WORK INSTRUCTIONS> Look below for the line with "Figure 10. Corrected" and the line with "Figure 5. The". Copy exactly those two lines and every line between, but not the pictures.

EXTRACTED DATA>
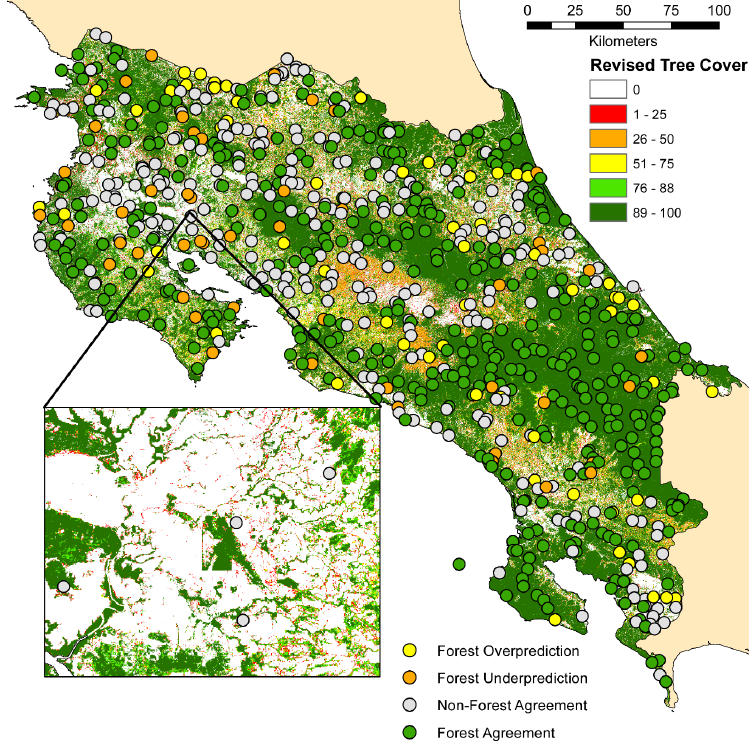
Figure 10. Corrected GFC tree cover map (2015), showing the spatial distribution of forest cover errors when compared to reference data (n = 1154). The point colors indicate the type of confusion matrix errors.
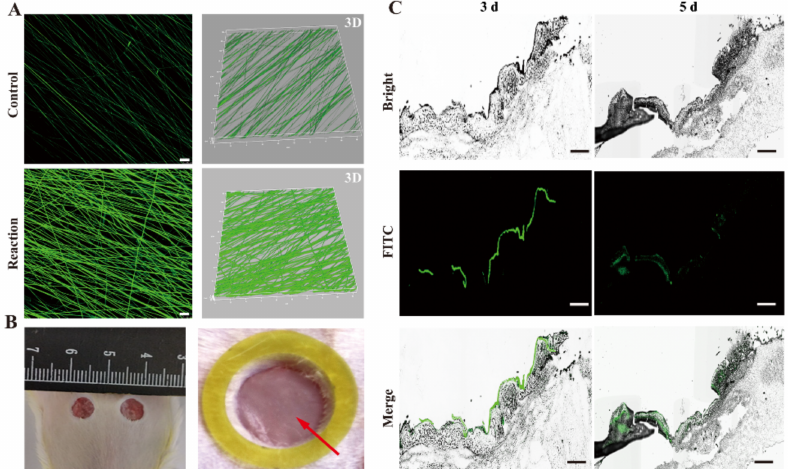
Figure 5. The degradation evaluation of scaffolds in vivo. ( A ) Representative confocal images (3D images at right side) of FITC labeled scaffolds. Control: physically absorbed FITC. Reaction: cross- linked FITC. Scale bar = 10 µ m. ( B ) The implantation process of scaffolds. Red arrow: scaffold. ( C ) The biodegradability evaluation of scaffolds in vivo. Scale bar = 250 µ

---

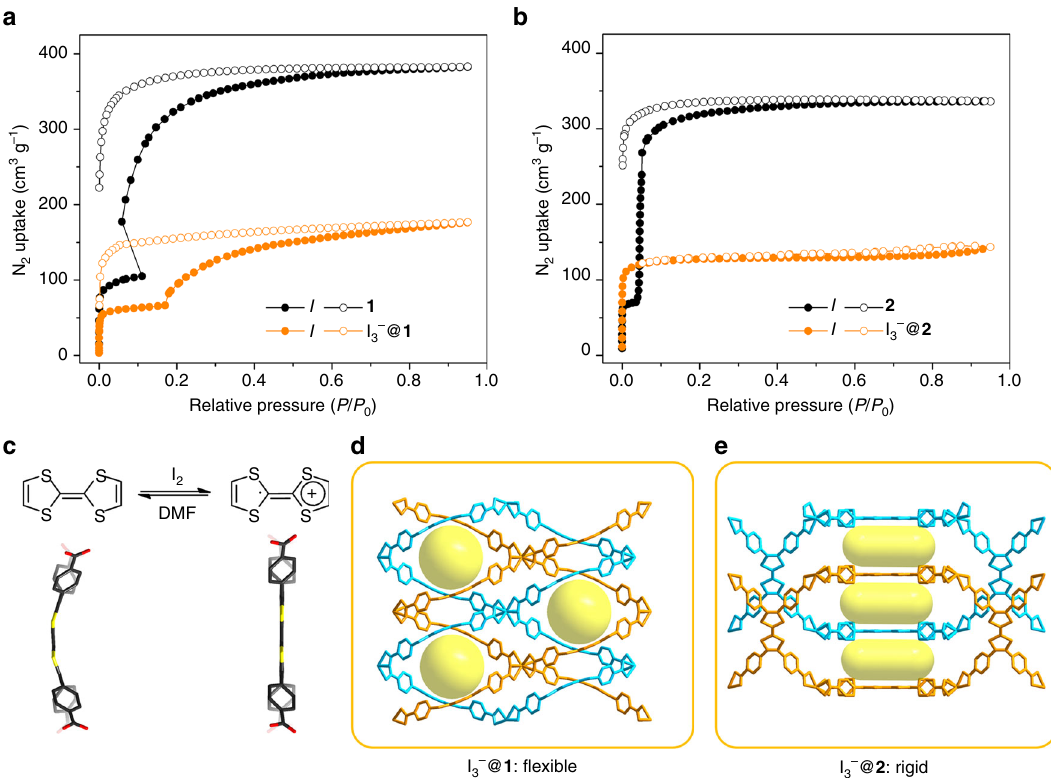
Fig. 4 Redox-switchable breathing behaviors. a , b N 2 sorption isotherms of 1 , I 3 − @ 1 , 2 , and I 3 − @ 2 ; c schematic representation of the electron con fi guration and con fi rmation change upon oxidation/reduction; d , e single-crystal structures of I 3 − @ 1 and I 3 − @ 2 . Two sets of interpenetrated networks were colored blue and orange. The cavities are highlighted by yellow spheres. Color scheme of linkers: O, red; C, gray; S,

* * *

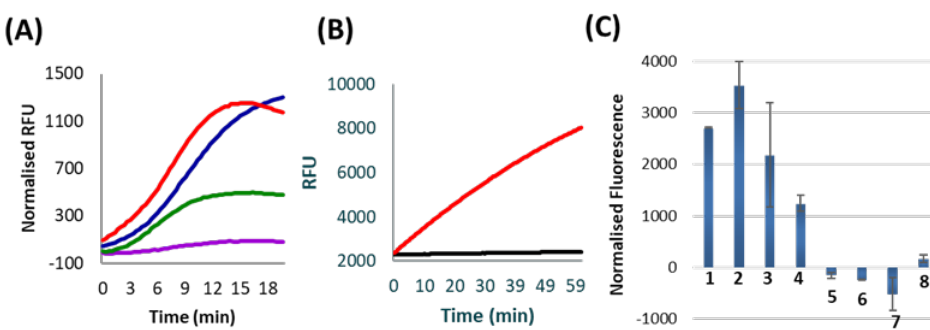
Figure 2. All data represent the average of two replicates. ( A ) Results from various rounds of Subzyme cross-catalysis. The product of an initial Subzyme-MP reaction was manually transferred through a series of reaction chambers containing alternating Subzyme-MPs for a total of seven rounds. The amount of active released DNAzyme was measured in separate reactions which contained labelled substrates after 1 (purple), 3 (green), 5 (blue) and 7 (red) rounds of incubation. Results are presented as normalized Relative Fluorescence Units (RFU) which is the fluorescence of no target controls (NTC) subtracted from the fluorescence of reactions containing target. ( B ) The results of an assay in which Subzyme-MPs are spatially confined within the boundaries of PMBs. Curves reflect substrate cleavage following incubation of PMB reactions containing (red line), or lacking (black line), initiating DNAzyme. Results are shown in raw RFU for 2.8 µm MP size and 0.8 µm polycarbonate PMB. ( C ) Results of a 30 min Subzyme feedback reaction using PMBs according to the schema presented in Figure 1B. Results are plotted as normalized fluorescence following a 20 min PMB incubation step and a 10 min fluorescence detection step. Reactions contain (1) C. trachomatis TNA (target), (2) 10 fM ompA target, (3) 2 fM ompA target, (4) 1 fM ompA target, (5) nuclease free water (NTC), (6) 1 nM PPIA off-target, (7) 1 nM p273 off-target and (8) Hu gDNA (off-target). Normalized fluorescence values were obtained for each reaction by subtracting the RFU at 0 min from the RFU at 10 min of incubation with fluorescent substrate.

RESPONSE AREA>
Figure 10. Corrected GFC tree cover map (2015), showing the spatial distribution of forest cover errors when compared to reference data (n = 1154). The point colors indicate the type of confusion matrix errors.
Figure 5. The degradation evaluation of scaffolds in vivo. ( A ) Representative confocal images (3D images at right side) of FITC labeled scaffolds. Control: physically absorbed FITC. Reaction: cross- linked FITC. Scale bar = 10 µ m. ( B ) The implantation process of scaffolds. Red arrow: scaffold. ( C ) The biodegradability evaluation of scaffolds in vivo. Scale bar = 250 µ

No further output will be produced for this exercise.